%%
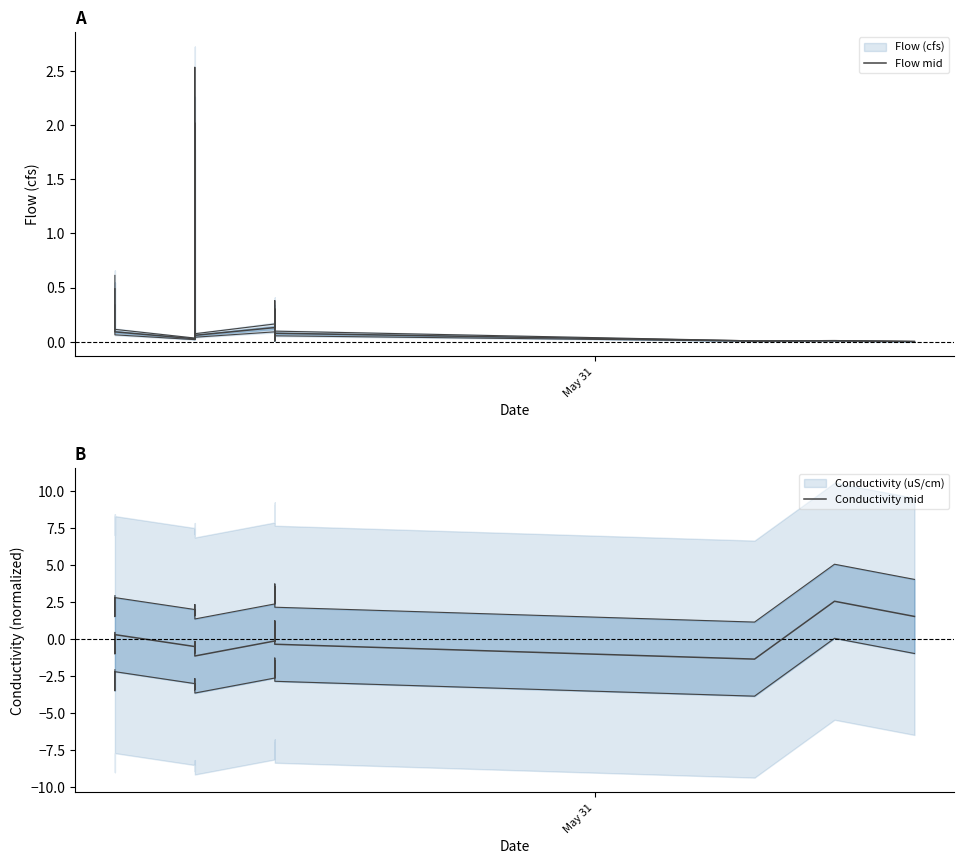

Rank the series by their average value, from lowest to highest.

Conductivity mid, Flow mid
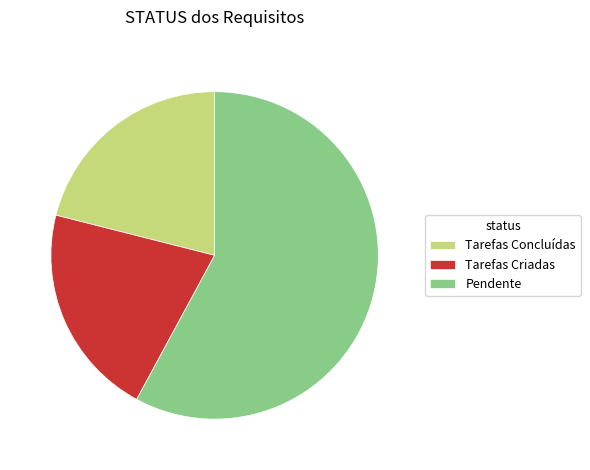

Is it true that Pendente is 58% of the pie?

True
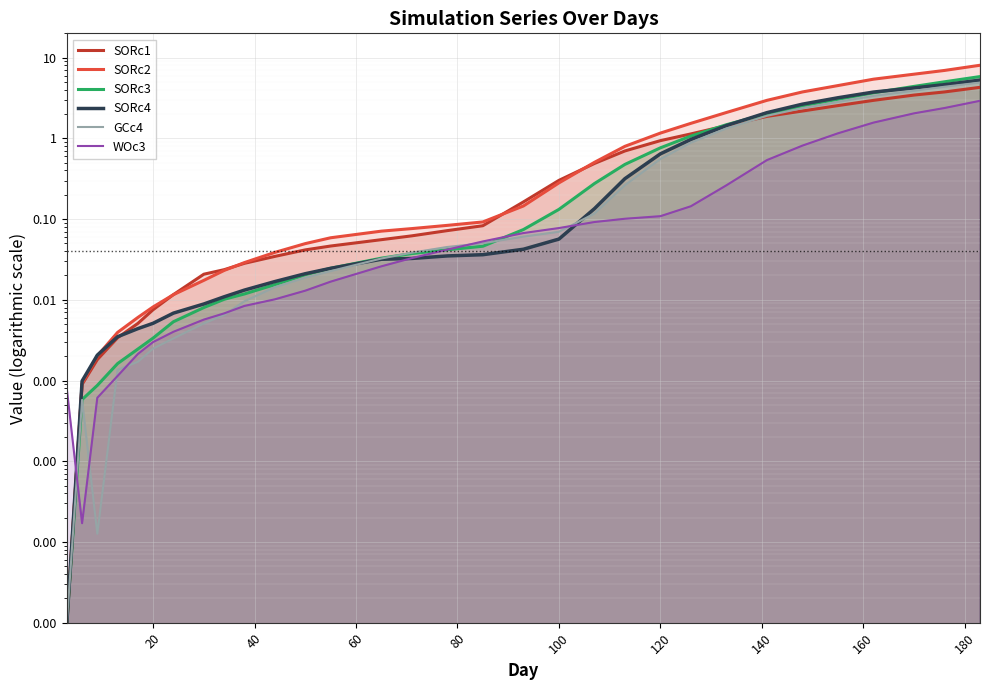

What is the difference between the second highest and second lowest values in the SORc3 series?

5.0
%%
◆ **WHAT TO WORK ON**: Retype every row above line for line, leaving out the pictures.

◆ **WRITTEN RESPONSE**:
Rank the series by their average value, from lowest to highest.

Conductivity mid, Flow mid

Is it true that Pendente is 58% of the pie?

True

What is the difference between the second highest and second lowest values in the SORc3 series?

5.0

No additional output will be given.